== Exercise prompt ==
Copy out every line of text in each of the items below word for word, leaving the pictures out of your answer.

== Material provided ==
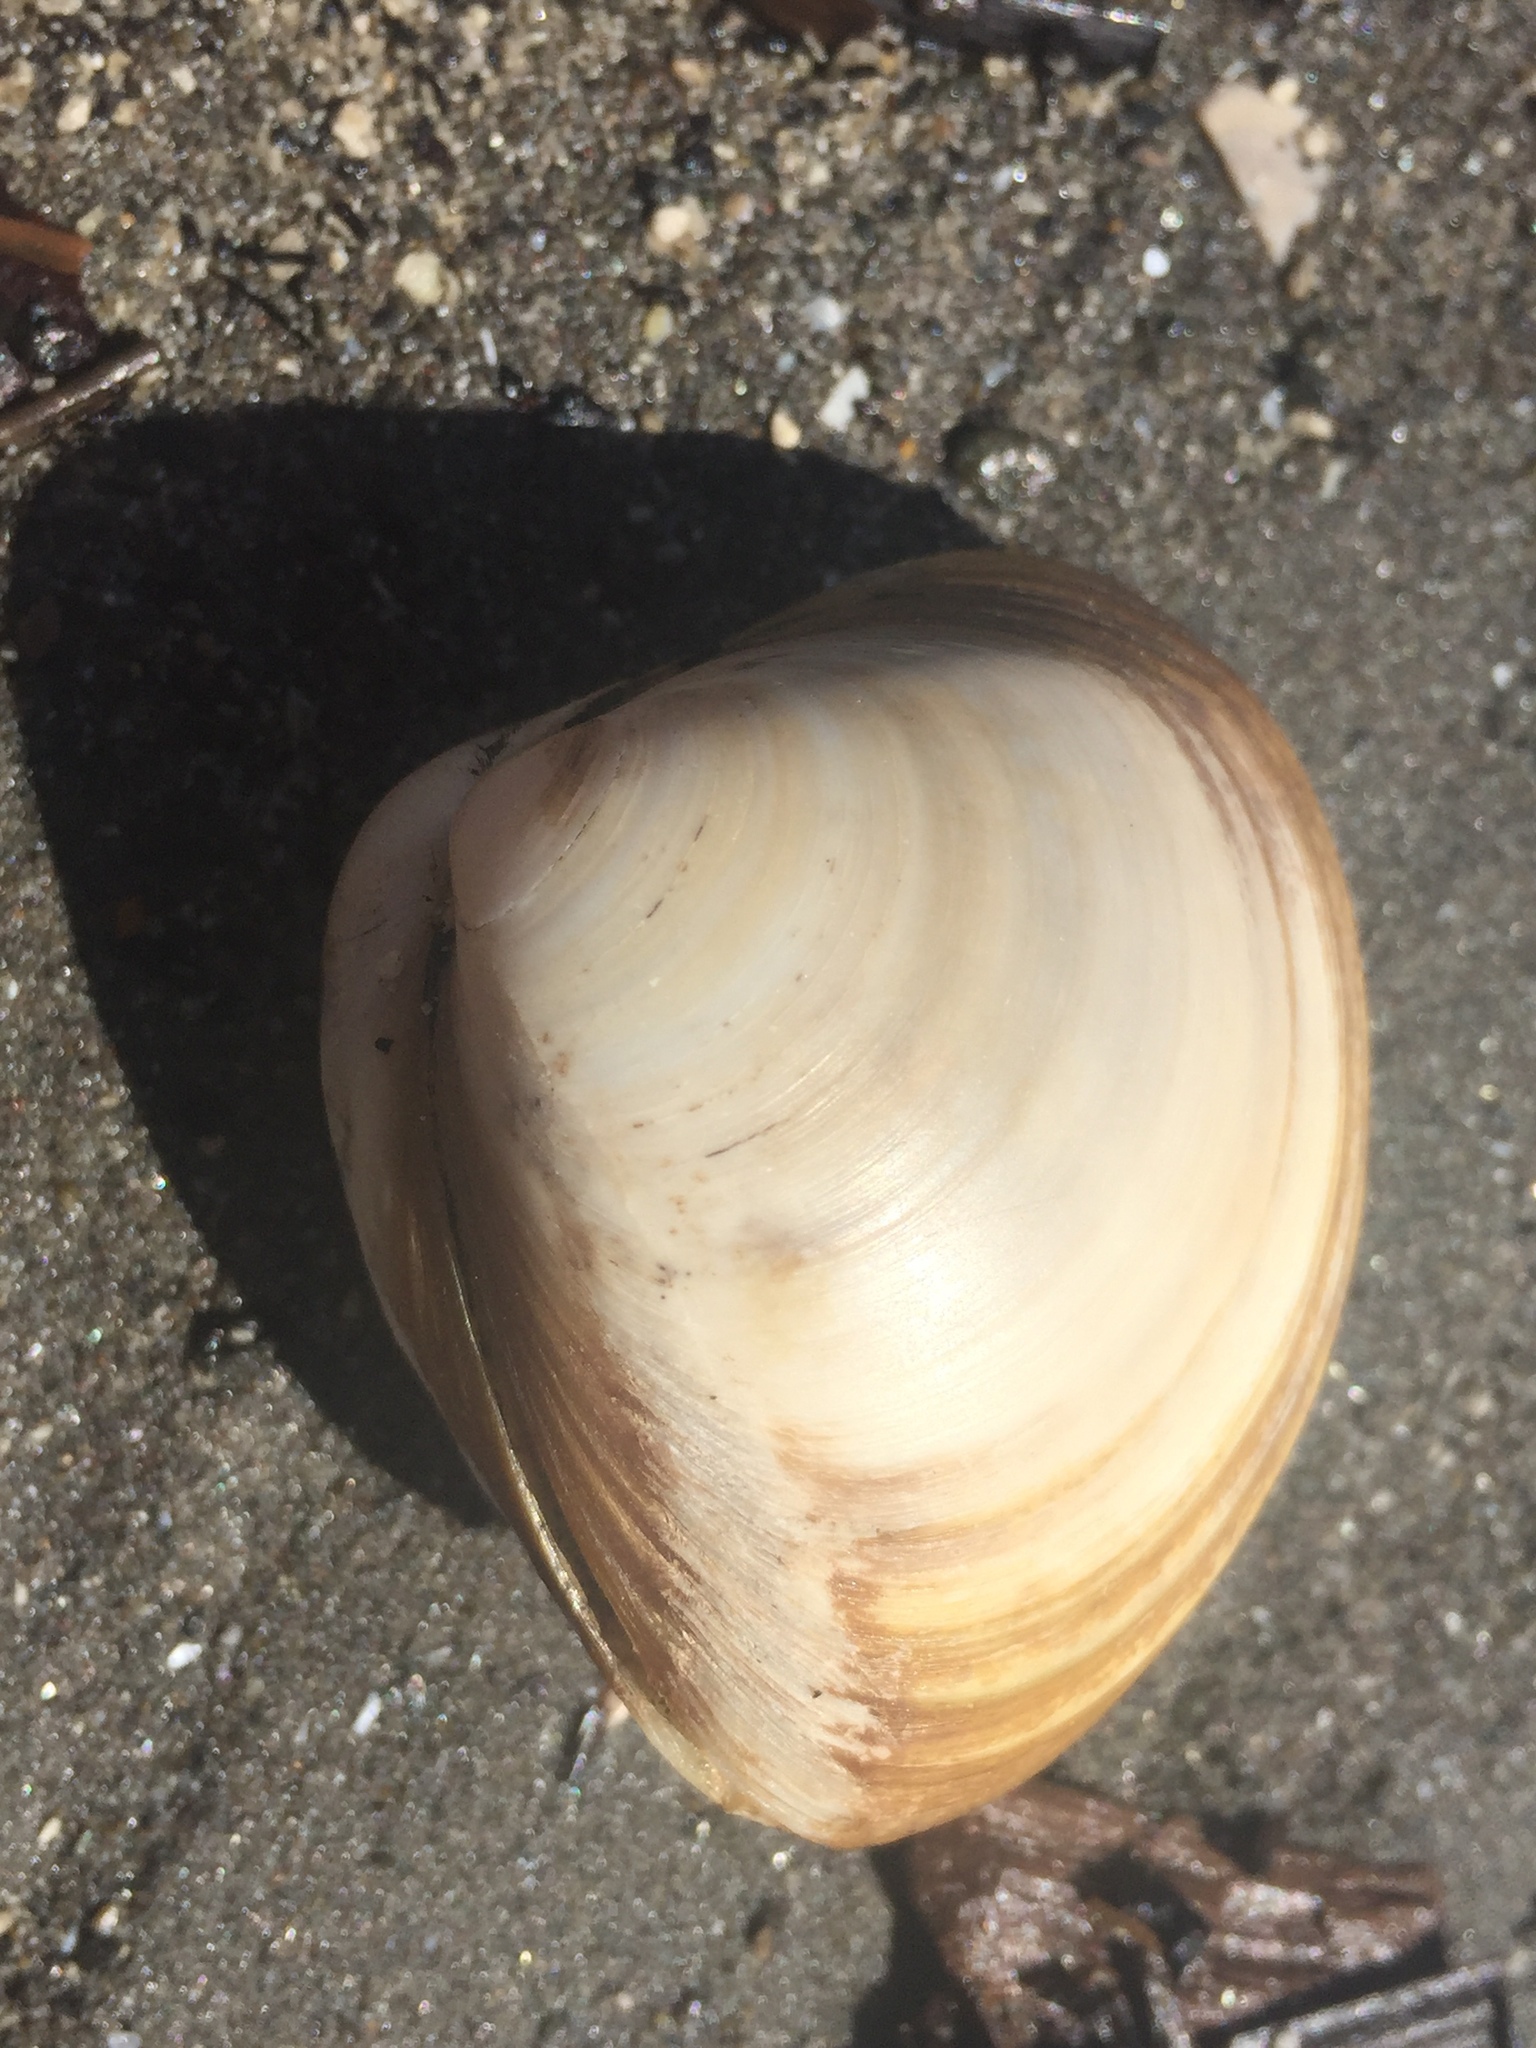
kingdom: Animalia
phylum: Mollusca
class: Bivalvia
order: Venerida
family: Mactridae
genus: Spisula
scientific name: Spisula discors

== The solution ==
kingdom: Animalia
phylum: Mollusca
class: Bivalvia
order: Venerida
family: Mactridae
genus: Spisula
scientific name: Spisula discors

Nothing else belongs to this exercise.